The risks in providing foster care - not knowing how well the child will adjust, how long he or she will stay, and the effect on one's own children - are such that many parents feel they could never tackle the job.

But the Millers, who often take the family camping in the summer, particularly enjoy parenting and feel they have a natural gift for it. They are also deeply religious. ''We think of it as our ministry,'' Mrs. Miller says, ''and we're doing every day what we really want to do.''

She says that once she decided she would happily wash and cook to meet other people's needs, the number of children (though state law limits the total under age 18 in any household to eight) and curbs on freedom became less important. ''It's no longer an imposition,'' she says.

The Millers also see it as one way to help teach their own children that giving is an important part of living. Their oldest daughter, Angie, and her husband are working this year with a shelter for the homeless in Washington, D.C., while Lisa, another daughter, is a social worker in Tulsa, Okla. ''That's when we knew what we were doing had some impact,'' Mrs. Miller laughs.

And over the years a family confab is always held on whether or not to take in each foster child as the need arises. ''We've never had a 'no,' '' says Mr. Miller, a district telephone company manager who insists that being part of the process helps each child to fit in more quickly and become a ''team'' member.

Yet the Millers are the first to admit that not all of this has been easy. Many of the foster children have been abused in their own families and have come with emotional and sometimes physical problems. Occasionally a youngster has been destructive, damaging the Millers' home or another child's property. One child had been in six other foster homes in 18 months. Accordingly, the Millers say they expect little in gratitude or cooperation but feel that whatever time the youngsters spend with them must help. ''We feel our home is the best place they could possibly be,'' says Mr. Miller, who says they had to ask the agency only once to remove a child.

The Millers try to provide the kind of stability and structured rules and chores that will not be inflexible but that amount to what Mr. Miller calls a ''security blanket.'' Most are based on common sense and simple courtesy. To respect privacy, for instance, children learn they should knock on any door of this six-bedroom house before entering. Similarly, Mrs. Miller says it is just understood - ''I don't have to enforce it'' - that everyone cleans up his own living area before breakfast.

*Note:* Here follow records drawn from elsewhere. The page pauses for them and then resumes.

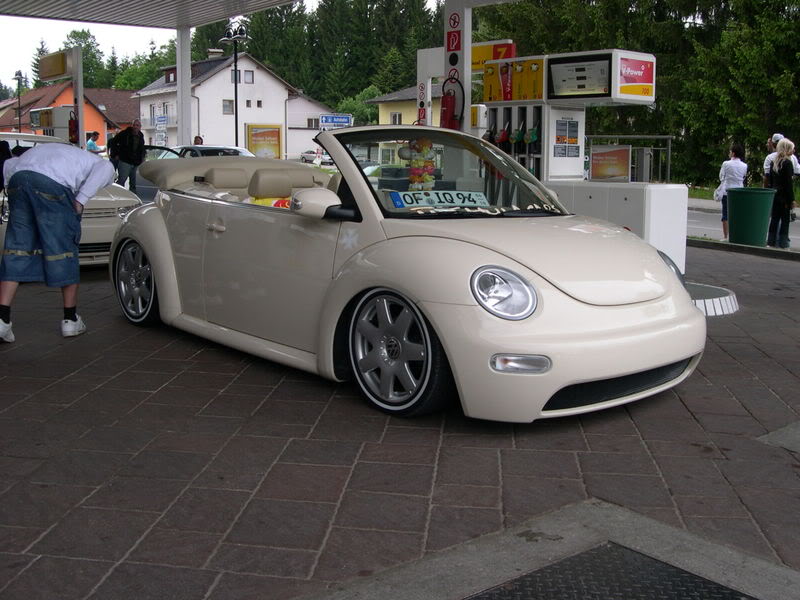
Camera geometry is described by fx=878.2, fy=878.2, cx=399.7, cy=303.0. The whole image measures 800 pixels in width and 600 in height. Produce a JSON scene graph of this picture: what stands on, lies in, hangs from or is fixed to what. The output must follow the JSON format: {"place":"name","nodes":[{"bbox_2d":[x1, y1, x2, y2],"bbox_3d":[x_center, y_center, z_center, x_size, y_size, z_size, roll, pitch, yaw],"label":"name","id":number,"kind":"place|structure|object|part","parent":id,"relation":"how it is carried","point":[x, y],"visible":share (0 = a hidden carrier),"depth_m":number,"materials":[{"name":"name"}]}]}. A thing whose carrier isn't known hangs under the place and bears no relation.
{"place":"outdoors","nodes":[
{"label":"outdoors","id":0,"kind":"place"},
{"bbox_2d":[0,81,135,141],"label":"orange house","id":1,"kind":"structure","parent":0,"point":[40,91],"materials":[{"name":"orange paint"}]},
{"bbox_2d":[0,0,305,28],"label":"canopy roof","id":2,"kind":"structure","parent":0,"point":[126,24],"depth_m":11.50,"materials":[{"name":"grey metal"}]},
{"bbox_2d":[133,50,306,156],"label":"white house","id":3,"kind":"structure","parent":0,"point":[216,78],"materials":[{"name":"white paint"}]},
{"bbox_2d":[207,48,223,58],"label":"chimney","id":4,"kind":"object","parent":3,"relation":"on","point":[211,51],"visible":0.53,"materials":[{"name":"stone"}]},
{"bbox_2d":[222,99,233,114],"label":"window","id":5,"kind":"structure","parent":3,"relation":"in","point":[226,105],"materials":[{"name":"grey glass"}]},
{"bbox_2d":[231,68,241,82],"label":"window","id":6,"kind":"structure","parent":3,"relation":"in","point":[239,79],"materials":[{"name":"grey glass"}]},
{"bbox_2d":[243,70,253,83],"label":"window","id":7,"kind":"structure","parent":3,"relation":"in","point":[245,73],"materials":[{"name":"grey glass"}]},
{"bbox_2d":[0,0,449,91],"label":"sky","id":8,"kind":"structure","parent":0,"point":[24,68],"materials":[{"name":"white"}]},
{"bbox_2d":[285,93,336,159],"label":"building","id":9,"kind":"structure","parent":0,"point":[317,130],"materials":[{"name":"white paint"}]},
{"bbox_2d":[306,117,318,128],"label":"window","id":10,"kind":"structure","parent":9,"relation":"in","point":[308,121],"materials":[{"name":"grey glass"}]},
{"bbox_2d":[0,242,799,599],"label":"brick pavement","id":11,"kind":"structure","parent":0,"point":[436,447],"materials":[{"name":"grey"}]},
{"bbox_2d":[0,141,116,341],"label":"man","id":12,"kind":"object","parent":11,"relation":"on","point":[93,189],"visible":1,"depth_m":5.70},
{"bbox_2d":[0,134,140,267],"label":"beige car","id":13,"kind":"object","parent":11,"relation":"on","point":[106,202],"visible":0.32,"depth_m":8.89,"materials":[{"name":"metal"}]},
{"bbox_2d":[105,126,705,421],"bbox_3d":[-0.282,-0.403,5.616,1.784,1.383,4.540,-8,12,-40],"label":"convertible car","id":14,"kind":"object","parent":11,"relation":"on","point":[666,273],"visible":0.99,"depth_m":4.44,"materials":[{"name":"beige metal"}]},
{"label":"door handle","id":15,"kind":"part","parent":14,"relation":"part of","materials":[{"name":"beige metal"}]},
{"label":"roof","id":16,"kind":"part","parent":14,"relation":"part of","materials":[{"name":"beige fabric"}]},
{"label":"seats","id":17,"kind":"part","parent":14,"relation":"part of","materials":[{"name":"beige leather"}]},
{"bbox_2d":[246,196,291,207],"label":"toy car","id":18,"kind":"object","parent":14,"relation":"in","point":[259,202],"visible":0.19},
{"label":"mirror","id":19,"kind":"part","parent":14,"relation":"part of","materials":[{"name":"white mirror"}]},
{"bbox_2d":[402,138,436,189],"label":"decoration","id":20,"kind":"object","parent":14,"relation":"in","point":[424,150],"visible":0.78,"depth_m":5.44,"materials":[{"name":"multicoloured"}]},
{"bbox_2d":[389,189,488,208],"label":"license plate","id":21,"kind":"object","parent":14,"relation":"attached to","point":[443,200],"visible":0.9,"depth_m":4.86,"materials":[{"name":"white metal"}]},
{"label":"windshield","id":22,"kind":"part","parent":14,"relation":"part of","materials":[{"name":"clear glass"}]},
{"bbox_2d":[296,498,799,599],"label":"concrete slab","id":23,"kind":"structure","parent":11,"relation":"in","point":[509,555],"depth_m":2.62,"materials":[{"name":"grey concrete"}]},
{"bbox_2d":[473,48,675,274],"bbox_3d":[1.644,-1.380,8.752,1.023,2.144,2.475,-8,12,-40],"label":"fuel pump","id":24,"kind":"object","parent":11,"relation":"on","point":[645,57],"visible":0.51,"depth_m":8.36,"materials":[{"name":"white metal"}]},
{"bbox_2d":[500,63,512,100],"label":"red banner","id":25,"kind":"object","parent":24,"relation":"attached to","point":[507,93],"visible":0.96,"depth_m":9.36,"materials":[{"name":"red"}]},
{"bbox_2d":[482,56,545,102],"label":"yellow sign","id":26,"kind":"object","parent":24,"relation":"attached to","point":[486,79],"visible":0.89,"depth_m":9.60,"materials":[{"name":"yellow plastic"}]},
{"bbox_2d":[554,118,579,157],"bbox_3d":[1.749,-1.740,9.209,0.353,0.394,0.155,-8,12,-40],"label":"notice","id":27,"kind":"object","parent":24,"relation":"attached to","point":[572,126],"visible":0.96,"depth_m":9.20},
{"bbox_2d":[546,53,613,98],"bbox_3d":[1.716,-2.164,8.432,0.678,0.403,0.113,7,11,33],"label":"display screen","id":28,"kind":"object","parent":24,"relation":"attached to","point":[580,69],"visible":0.99,"depth_m":8.42,"materials":[{"name":"black"}]},
{"bbox_2d":[589,146,630,180],"bbox_3d":[2.482,-1.624,10.371,0.463,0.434,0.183,7,12,36],"label":"sign","id":29,"kind":"object","parent":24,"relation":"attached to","point":[623,167],"visible":0.98,"depth_m":10.34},
{"bbox_2d":[618,55,654,96],"bbox_3d":[2.355,-2.265,8.761,0.357,0.366,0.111,-8,12,-40],"label":"sign","id":30,"kind":"object","parent":24,"relation":"attached to","point":[626,86],"visible":0.94,"depth_m":8.76,"materials":[{"name":"red plastic"}]},
{"bbox_2d":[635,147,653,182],"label":"utility box","id":31,"kind":"object","parent":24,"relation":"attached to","point":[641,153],"visible":0.7,"depth_m":13.88,"materials":[{"name":"grey metal"}]},
{"bbox_2d":[467,542,757,599],"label":"metal grate","id":32,"kind":"object","parent":11,"relation":"in","point":[646,567],"visible":0.98,"depth_m":2.58,"materials":[{"name":"black metal"}]},
{"bbox_2d":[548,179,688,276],"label":"white cabinet","id":33,"kind":"object","parent":11,"relation":"on","point":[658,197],"visible":0.38,"depth_m":8.24,"materials":[{"name":"white metal"}]},
{"bbox_2d":[686,281,738,316],"label":"traffic island","id":34,"kind":"object","parent":11,"relation":"on","point":[711,303],"visible":0.3,"materials":[{"name":"grey concrete"}]},
{"bbox_2d":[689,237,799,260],"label":"curb","id":35,"kind":"structure","parent":11,"relation":"on","point":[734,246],"depth_m":12.00,"materials":[{"name":"grey"}]},
{"bbox_2d":[726,187,775,245],"bbox_3d":[4.942,-1.186,12.389,0.653,0.824,0.641,0,9,-2],"label":"trash bin","id":36,"kind":"object","parent":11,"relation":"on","point":[732,209],"visible":0.98,"depth_m":12.16,"materials":[{"name":"green plastic"}]},
{"bbox_2d":[757,420,799,452],"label":"concrete slab","id":37,"kind":"structure","parent":11,"relation":"in","point":[782,434],"depth_m":3.77,"materials":[{"name":"grey concrete"}]},
{"bbox_2d":[766,138,797,247],"bbox_3d":[5.485,-1.542,12.516,0.623,1.507,0.514,-8,12,-40],"label":"woman","id":38,"kind":"object","parent":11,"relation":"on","point":[780,163],"visible":0.93,"depth_m":12.38},
{"bbox_2d":[366,82,444,128],"label":"yellow building","id":39,"kind":"structure","parent":0,"point":[400,110],"materials":[{"name":"paint"}]},
{"bbox_2d":[390,112,401,123],"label":"window","id":40,"kind":"structure","parent":39,"relation":"in","point":[393,116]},
{"bbox_2d":[684,199,799,249],"label":"road","id":41,"kind":"structure","parent":0,"point":[698,214],"materials":[{"name":"grey asphalt"}]},
{"bbox_2d":[716,142,747,239],"bbox_3d":[5.048,-1.663,13.369,0.499,1.481,0.537,1,9,2],"label":"woman","id":42,"kind":"object","parent":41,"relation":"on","point":[737,148],"visible":0.68,"depth_m":13.28},
{"bbox_2d":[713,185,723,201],"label":"handbag","id":43,"kind":"object","parent":42,"relation":"in","point":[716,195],"visible":0.49,"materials":[{"name":"white"}]},
{"bbox_2d":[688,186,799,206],"label":"grass verge","id":44,"kind":"structure","parent":0,"point":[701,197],"materials":[{"name":"green plant"}]},
{"label":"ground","id":45,"kind":"structure","parent":0},
{"bbox_2d":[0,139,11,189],"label":"person","id":46,"kind":"object","parent":45,"relation":"on","point":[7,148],"visible":0.57,"depth_m":9.07},
{"bbox_2d":[13,70,23,131],"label":"street lamp","id":47,"kind":"object","parent":45,"relation":"on","point":[19,83],"visible":0.65,"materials":[{"name":"black metal"}]},
{"bbox_2d":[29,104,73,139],"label":"fuel pump","id":48,"kind":"object","parent":45,"relation":"on","point":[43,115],"visible":0.61,"depth_m":21.56,"materials":[{"name":"grey metal"}]},
{"bbox_2d":[72,46,84,144],"bbox_3d":[-6.290,-3.445,17.247,0.225,2.997,0.438,-8,12,-40],"label":"sign post","id":49,"kind":"object","parent":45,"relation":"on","point":[80,120],"visible":0.62,"depth_m":17.10,"materials":[{"name":"metal"}]},
{"bbox_2d":[37,49,73,81],"bbox_3d":[-6.962,-4.751,17.674,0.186,0.530,1.664,-8,12,-40],"label":"yellow sign","id":50,"kind":"object","parent":49,"relation":"attached to","point":[62,71],"visible":0.95,"depth_m":17.53,"materials":[{"name":"yellow plastic"}]},
{"bbox_2d":[68,112,78,143],"bbox_3d":[-6.223,-3.296,16.734,0.214,0.740,0.253,-8,12,-40],"label":"fire extinguisher","id":51,"kind":"object","parent":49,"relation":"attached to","point":[73,131],"visible":0.77,"depth_m":16.66,"materials":[{"name":"red metal"}]},
{"bbox_2d":[60,27,110,87],"label":"tree","id":52,"kind":"object","parent":45,"relation":"on","point":[75,36],"visible":0.36,"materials":[{"name":"green plant"}]},
{"bbox_2d":[86,130,103,153],"bbox_3d":[-8.212,-3.917,23.532,0.553,1.363,0.676,3,10,15],"label":"person","id":53,"kind":"object","parent":45,"relation":"on","point":[95,133],"visible":0.48,"depth_m":23.35},
{"bbox_2d":[110,118,145,191],"bbox_3d":[-5.140,-2.647,16.650,0.612,1.638,0.623,5,11,28],"label":"man","id":54,"kind":"object","parent":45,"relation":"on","point":[134,140],"visible":0.89,"depth_m":16.47},
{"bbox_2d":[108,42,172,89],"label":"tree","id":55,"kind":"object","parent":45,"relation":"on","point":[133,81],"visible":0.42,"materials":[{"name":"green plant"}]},
{"bbox_2d":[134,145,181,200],"label":"dark car","id":56,"kind":"object","parent":45,"relation":"on","point":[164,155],"visible":0.18,"depth_m":17.23,"materials":[{"name":"metal"}]},
{"bbox_2d":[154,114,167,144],"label":"sign","id":57,"kind":"object","parent":45,"relation":"on","point":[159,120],"visible":0.89,"depth_m":39.79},
{"bbox_2d":[176,26,191,149],"bbox_3d":[-3.472,-2.919,14.187,0.352,3.024,0.341,-8,12,-40],"label":"canopy post","id":58,"kind":"object","parent":45,"relation":"on","point":[187,91],"visible":0.73,"depth_m":14.03,"materials":[{"name":"white metal"}]},
{"bbox_2d":[193,135,203,144],"bbox_3d":[-5.616,-3.940,24.353,0.542,1.392,0.776,1,9,3],"label":"person","id":59,"kind":"object","parent":45,"relation":"on","point":[196,138],"visible":0.25,"depth_m":24.21},
{"bbox_2d":[170,144,255,157],"bbox_3d":[-4.266,-3.031,20.503,1.613,1.297,3.978,-8,12,-40],"label":"parked car","id":60,"kind":"object","parent":45,"relation":"on","point":[217,148],"visible":0.18,"depth_m":20.03,"materials":[{"name":"metal"}]},
{"bbox_2d":[219,20,248,148],"bbox_3d":[-5.698,-6.679,30.527,0.994,5.920,0.932,-8,12,-40],"label":"street lamp","id":61,"kind":"object","parent":45,"relation":"on","point":[236,120],"visible":0.71,"depth_m":30.27,"materials":[{"name":"black metal"}]},
{"bbox_2d":[246,124,282,157],"label":"billboard","id":62,"kind":"object","parent":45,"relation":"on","point":[255,136],"visible":0.91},
{"bbox_2d":[301,150,333,164],"label":"parked car","id":63,"kind":"object","parent":45,"relation":"on","point":[307,155],"visible":0.55,"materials":[{"name":"metal"}]},
{"bbox_2d":[209,0,445,110],"label":"tree row","id":64,"kind":"object","parent":45,"relation":"on","point":[280,61],"visible":0.41,"materials":[{"name":"green plant"}]},
{"bbox_2d":[319,113,352,127],"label":"blue sign","id":65,"kind":"object","parent":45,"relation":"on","point":[323,120],"visible":0.86,"depth_m":35.36,"materials":[{"name":"blue metal"}]},
{"bbox_2d":[338,88,380,126],"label":"shrub","id":66,"kind":"object","parent":45,"relation":"on","point":[365,111],"visible":0.45,"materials":[{"name":"green plant"}]},
{"bbox_2d":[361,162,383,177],"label":"parked car","id":67,"kind":"object","parent":45,"relation":"on","point":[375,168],"visible":0.14,"depth_m":22.41,"materials":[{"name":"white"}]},
{"bbox_2d":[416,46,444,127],"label":"white pillar","id":68,"kind":"structure","parent":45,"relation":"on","point":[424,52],"depth_m":13.07,"materials":[{"name":"white metal"}]},
{"bbox_2d":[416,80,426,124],"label":"sign","id":69,"kind":"object","parent":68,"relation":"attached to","point":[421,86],"visible":0.67,"depth_m":12.24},
{"bbox_2d":[442,0,470,129],"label":"pillar","id":70,"kind":"structure","parent":45,"relation":"on","point":[469,64],"depth_m":8.78,"materials":[{"name":"white metal"}]},
{"bbox_2d":[440,72,464,129],"bbox_3d":[0.505,-1.932,8.701,0.216,0.721,0.288,-8,12,-40],"label":"fire extinguisher","id":71,"kind":"object","parent":70,"relation":"attached to","point":[446,115],"visible":0.89,"depth_m":8.64,"materials":[{"name":"red metal"}]},
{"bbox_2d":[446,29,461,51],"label":"sign","id":72,"kind":"object","parent":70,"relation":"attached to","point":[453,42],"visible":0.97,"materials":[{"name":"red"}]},
{"bbox_2d":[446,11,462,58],"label":"sign","id":73,"kind":"object","parent":70,"relation":"attached to","point":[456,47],"visible":0.97,"depth_m":8.43,"materials":[{"name":"red"}]},
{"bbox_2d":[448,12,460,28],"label":"sign","id":74,"kind":"object","parent":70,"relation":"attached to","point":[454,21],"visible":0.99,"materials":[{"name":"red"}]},
{"bbox_2d":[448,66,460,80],"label":"no smoking sign","id":75,"kind":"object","parent":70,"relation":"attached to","point":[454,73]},
{"bbox_2d":[472,40,515,72],"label":"yellow sign","id":76,"kind":"object","parent":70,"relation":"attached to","point":[482,56],"visible":0.45,"depth_m":10.17,"materials":[{"name":"yellow plastic"}]},
{"bbox_2d":[586,135,674,182],"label":"metal railing","id":77,"kind":"object","parent":45,"relation":"on","point":[669,148],"visible":0.43,"depth_m":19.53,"materials":[{"name":"metal"}]},
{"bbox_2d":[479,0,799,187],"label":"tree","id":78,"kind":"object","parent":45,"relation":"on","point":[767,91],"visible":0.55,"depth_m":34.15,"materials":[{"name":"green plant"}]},
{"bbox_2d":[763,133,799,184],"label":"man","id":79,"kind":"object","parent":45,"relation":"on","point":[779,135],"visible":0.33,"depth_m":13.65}
]}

Everyone helps with chores as they are suited. Washing dishes is the most popular - ''probably because they get through fastest that way,'' Mrs. Miller says with a laugh. But each child is paid an allowance not for the work done but as one of the family.

And the youngsters say where they are going and when they'll be back, just as the parents do. ''We're legally responsible, so we have to know where the kids are and what they're doing all the time,'' says Mr. Miller. Television is largely limited to news, sports, and nature shows on weekends, on grounds that too much tube-watching wastes precious time. ''We do a lot of just plain talking - that's more fun anyway,'' says Mrs. Miller. But if a US child comes ''hooked'' on watching TV, exceptions may be made. ''It's much more important at that point for him to feel comfortable and relaxed than that family time is not being used wisely,'' she says.

The Millers do notice a sharp difference from their experience with US foster children and the new refugees. ''The Vietnamese are eager to learn, outgoing, and respectful - a sheer delight,'' says Mrs. Miller, who cooks rice each night which the newcomers eat topped with chili, macaroni, or whatever else the main meal includes.

Yet the Millers insist they would not trade their experience. They admit it has changed their lives but say it has given them a larger sense of purpose. ''Hopefully more people are looking for the kind of change that will give more meaning to their lives,'' Mr. Miller says.